Probabilistic time-series forecasting enables reliable decision-making across many domains. Most forecasting problems have diverse sources of data containing multiple modalities and structures. Leveraging information as well as uncertainty from these data sources for well-calibrated and accurate forecasts is an important challenging problem. Most previous work on multi-modal learning and forecasting simply aggregate intermediate representations from each data view by simple methods of summation or concatenation and does not explicitly model uncertainty for each data-view. In [2], we proposed a general probabilistic multi-view forecasting framework, CAMul, that can learn representations and uncertainty from diverse data sources. It integrates the knowledge and uncertainty from each data view in a dynamic context-specific manner assigning more importance to useful views to model a well-calibrated forecast distribution. We use CAMul for multiple domains with varied sources and modalities and show that CAMul outperforms other state-of-art probabilistic forecasting models by over 25% in accuracy and calibration.
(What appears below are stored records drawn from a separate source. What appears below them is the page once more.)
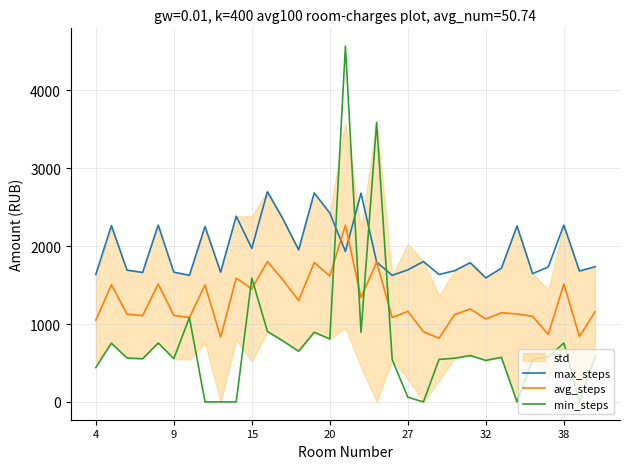

List the series in order of their overall mean, highest first.

max_steps, avg_steps, min_steps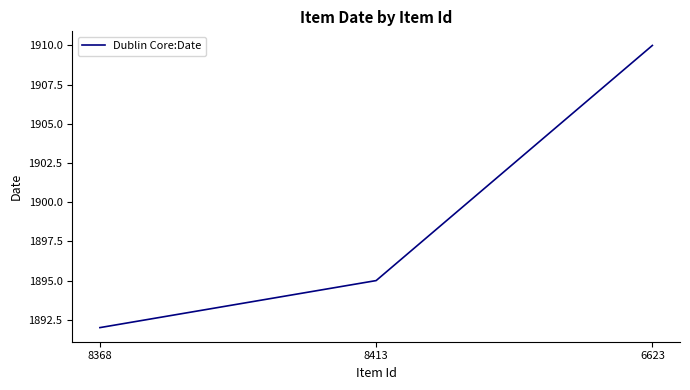

Does the chart display data point markers on the line(s)?

No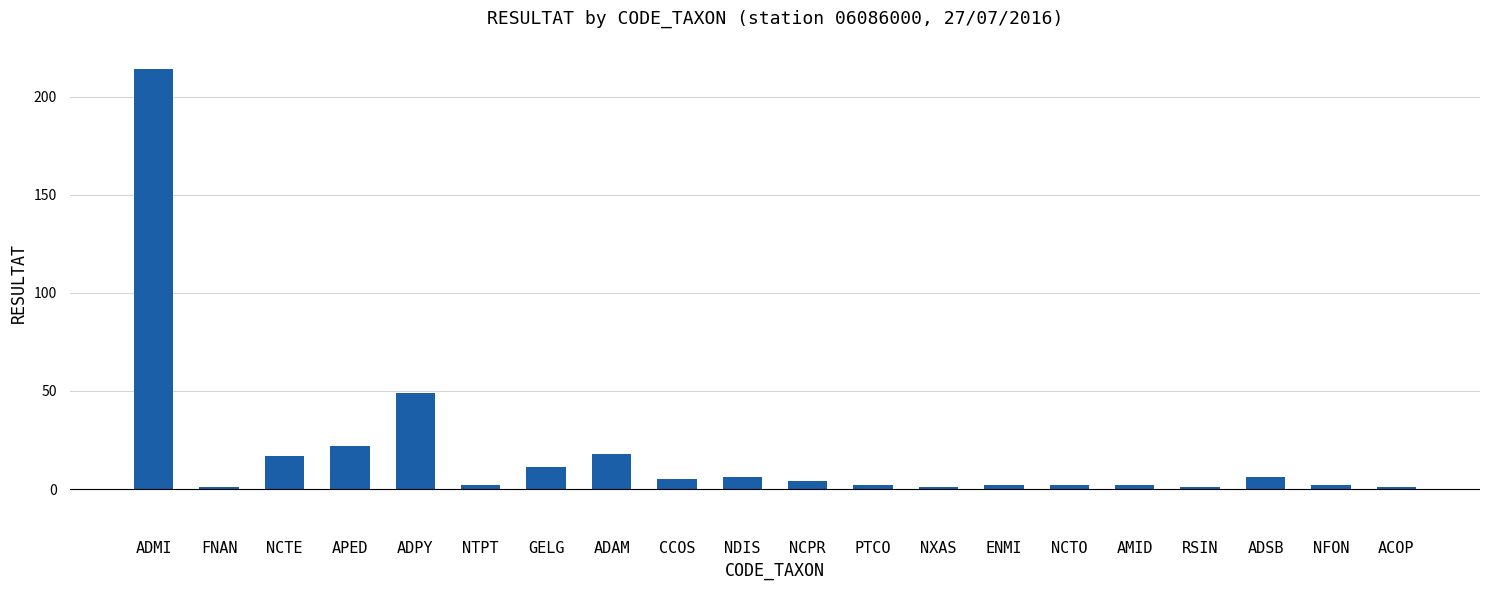

At which label does the data first exceed 4?

ADMI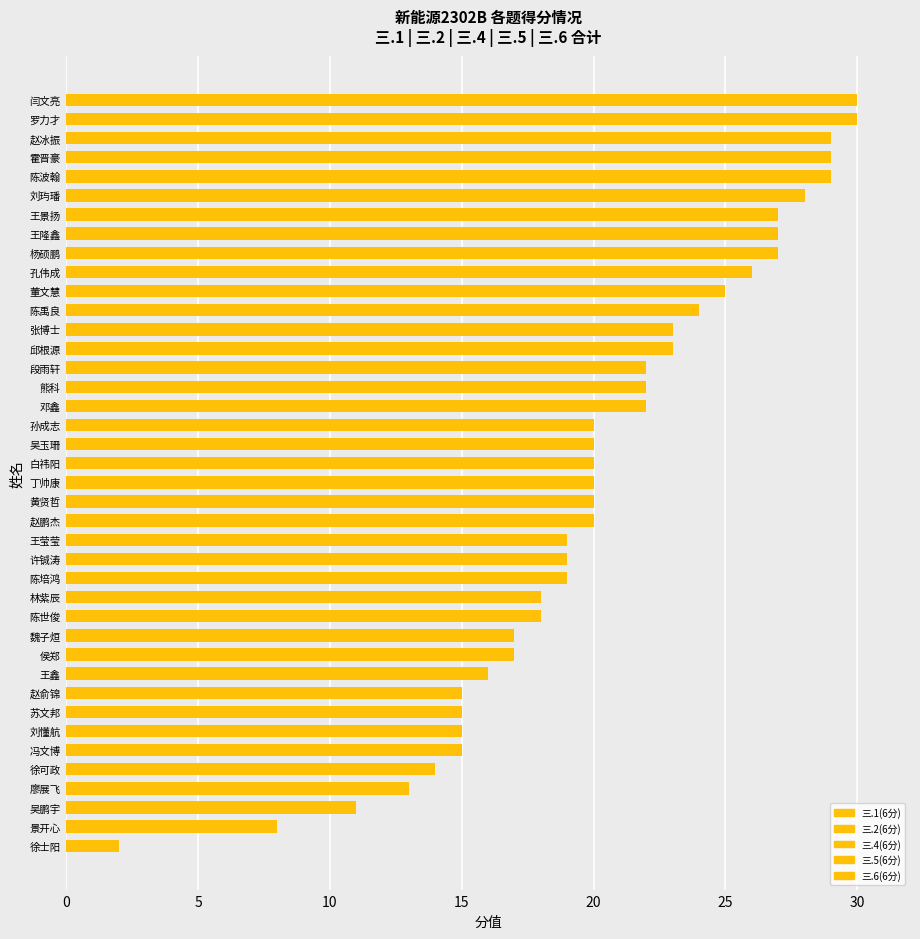

How many series are shown in this chart?

5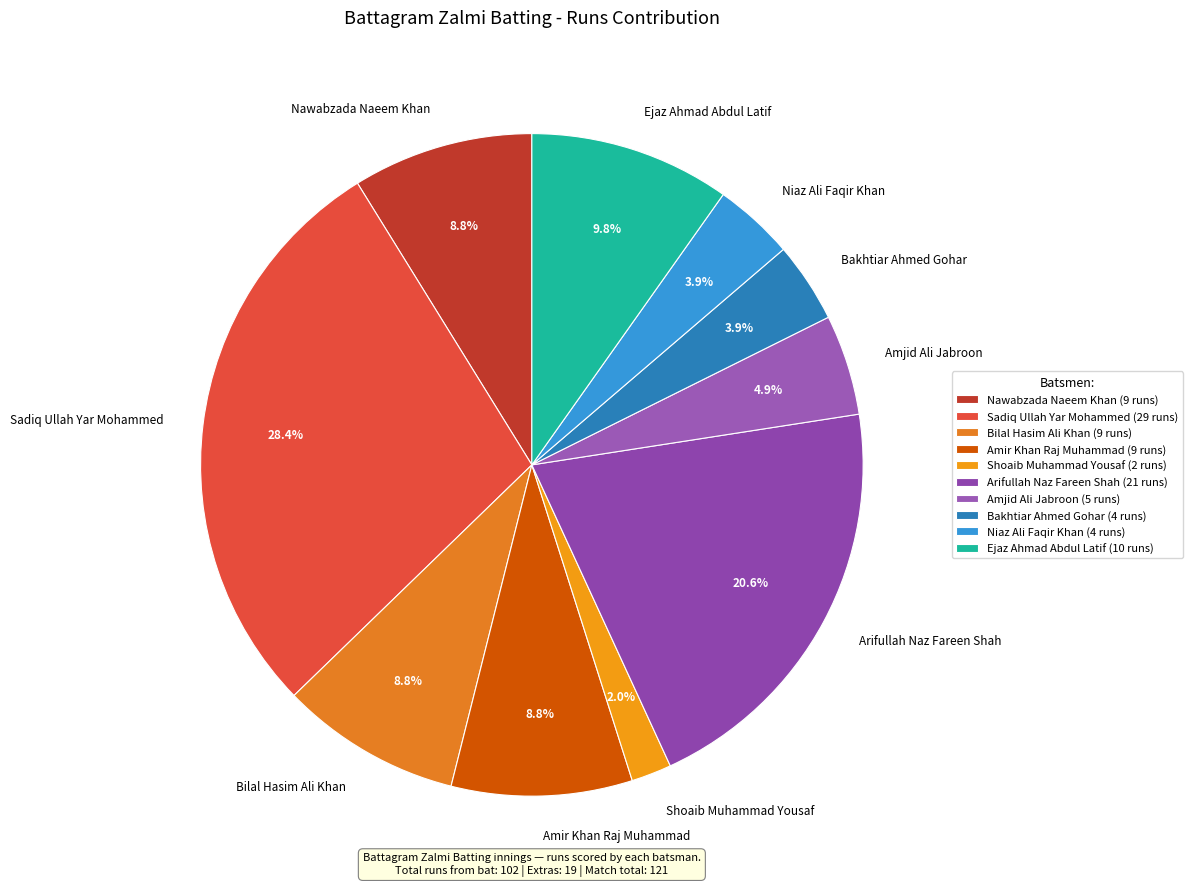

To the nearest percent, what percentage of the pie is Bilal Hasim Ali Khan?

9%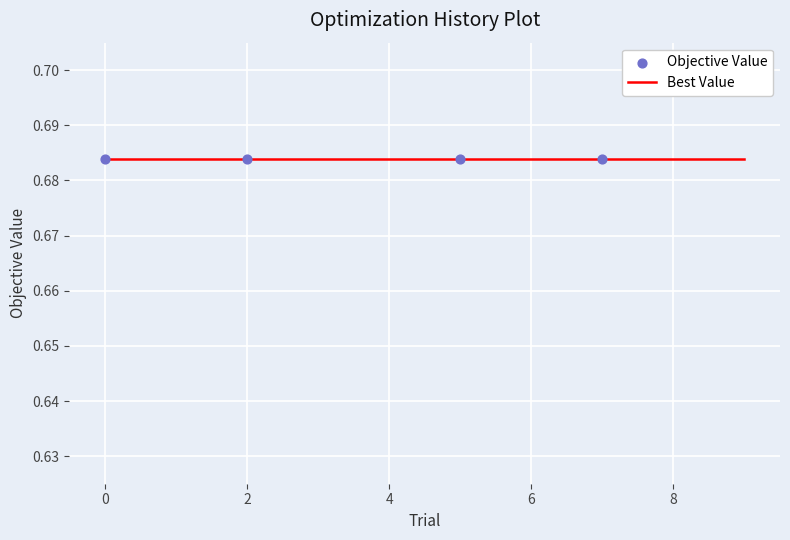

At how many categories does at least one series exceed 0?

10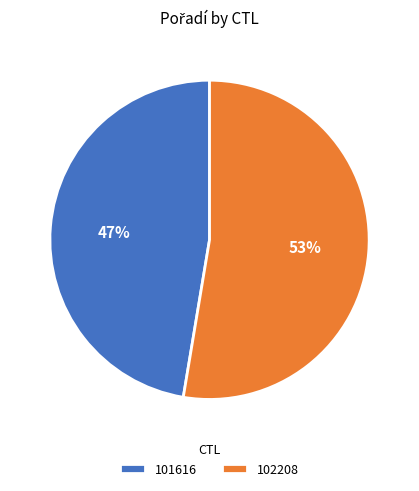

Which has a higher value, 102208 or 101616?

102208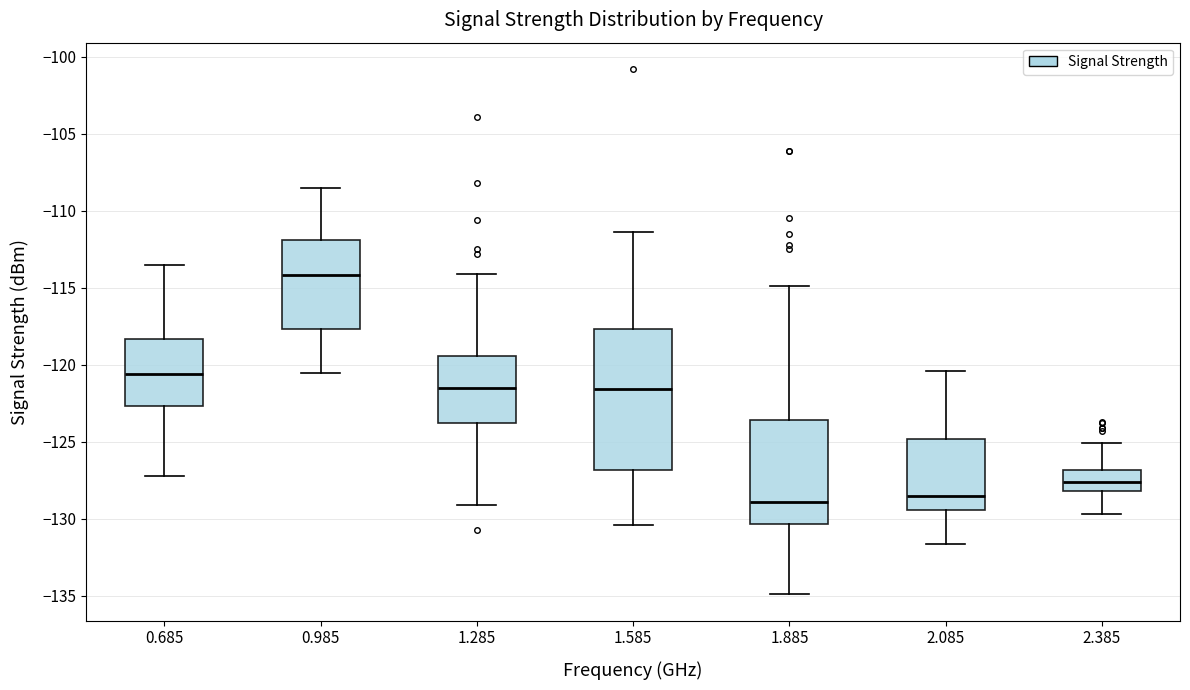

Where does the median line of the box at x = 0.685 sit on the y-axis? The values are not printed on the chart, so give them approximately, as read against the axis.

-120.5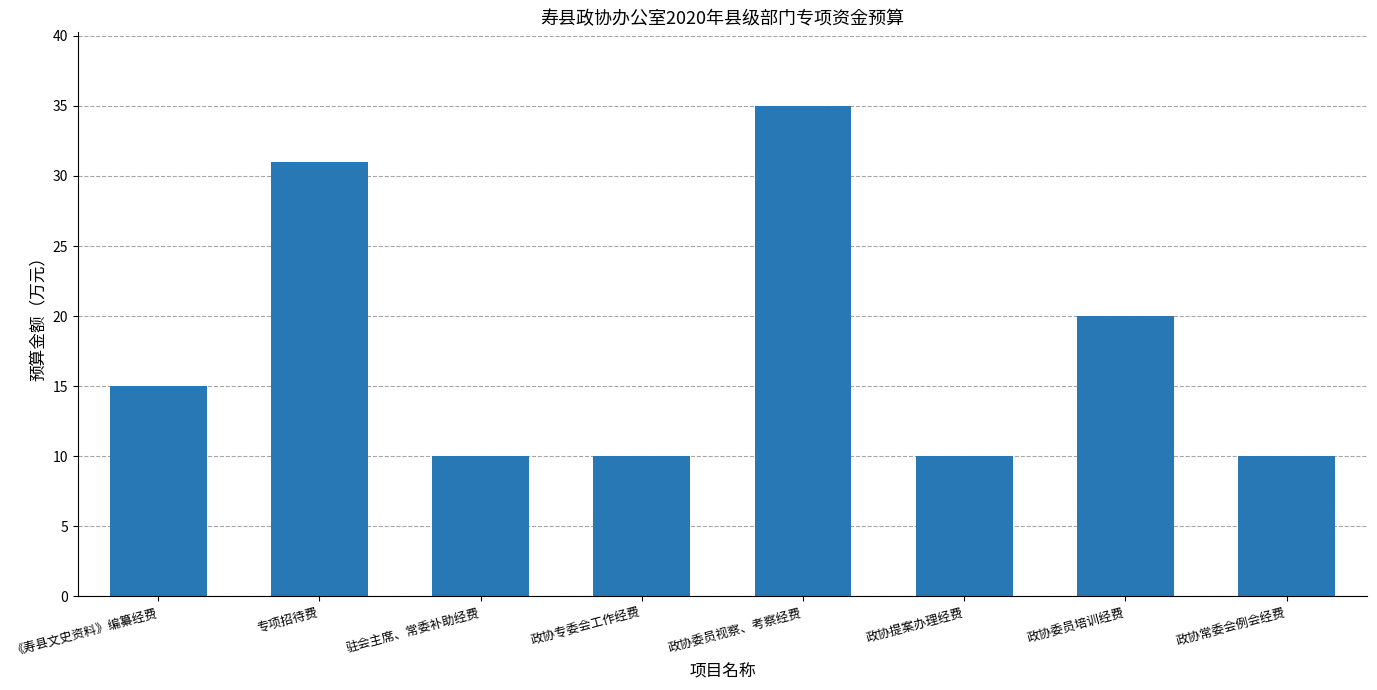

What is the ratio of the value at 驻会主席、常委补助经费 to the value at 政协委员培训经费?

0.5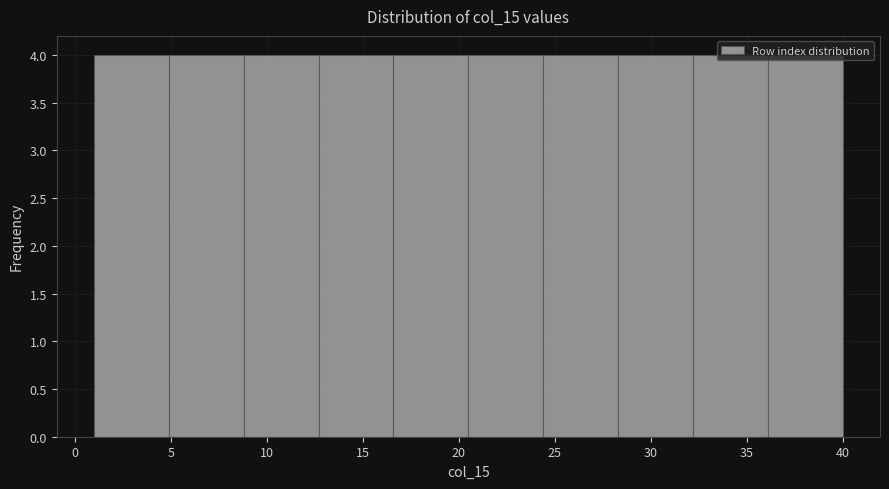

Reading left to right, list every bar in this chart as the range it spans on the x-axis followed by its height. Neither the bar edges nor the heights are printed on the chart, so give them approximately, as read against the axes.

1.0 to 4.9: 4
4.9 to 8.8: 4
8.8 to 12.7: 4
12.7 to 16.6: 4
16.6 to 20.5: 4
20.5 to 24.4: 4
24.4 to 28.3: 4
28.3 to 32.2: 4
32.2 to 36.1: 4
36.1 to 40.0: 4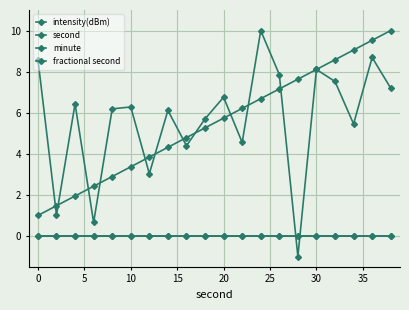

Is this an area chart (filled region under the line)?

No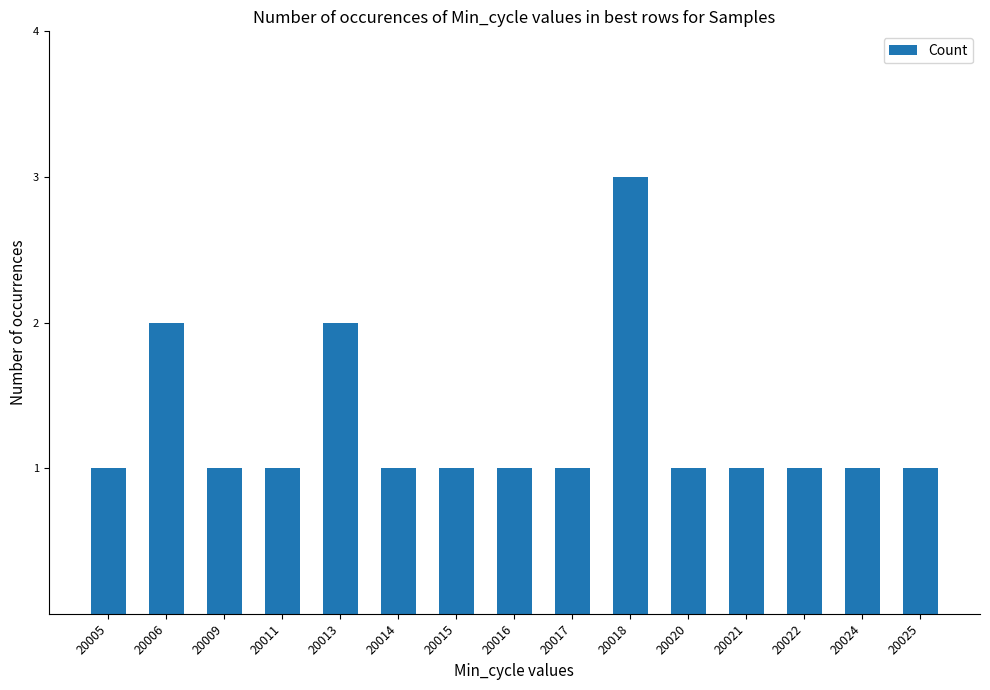

Between 20013 and 20017, which is larger?

20013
We have worked on diverse uncertainty quantification (UQ) problems in epidemiology and related domains. In [3], we headed a collaborative effort to produce a review paper on the emulation of stochastic computer models. We are also exploring Bayesian approaches to more effectively characterize uncertainty in population reconstructions based on a variety of different data sources. We developed a Bayesian auxiliary variable model for analyzing data with both continuous and discrete outcomes from epidemiological studies, which led to the publication of [4]. As data with mixed outcomes are widely observed in epidemiological studies, we further developed a generative approach to modeling data with quantitative and qualitative responses [5]. In this research work, we propose a novel generative approach to jointly model the QQ responses by incorporating the dependency information of predictors. The proposed method is computationally efficient and provides accurate parameter estimation under a penalized likelihood framework. Moreover, because of the generative approach framework, the asymptotically theoretical results of the proposed method are established under some regularity conditions.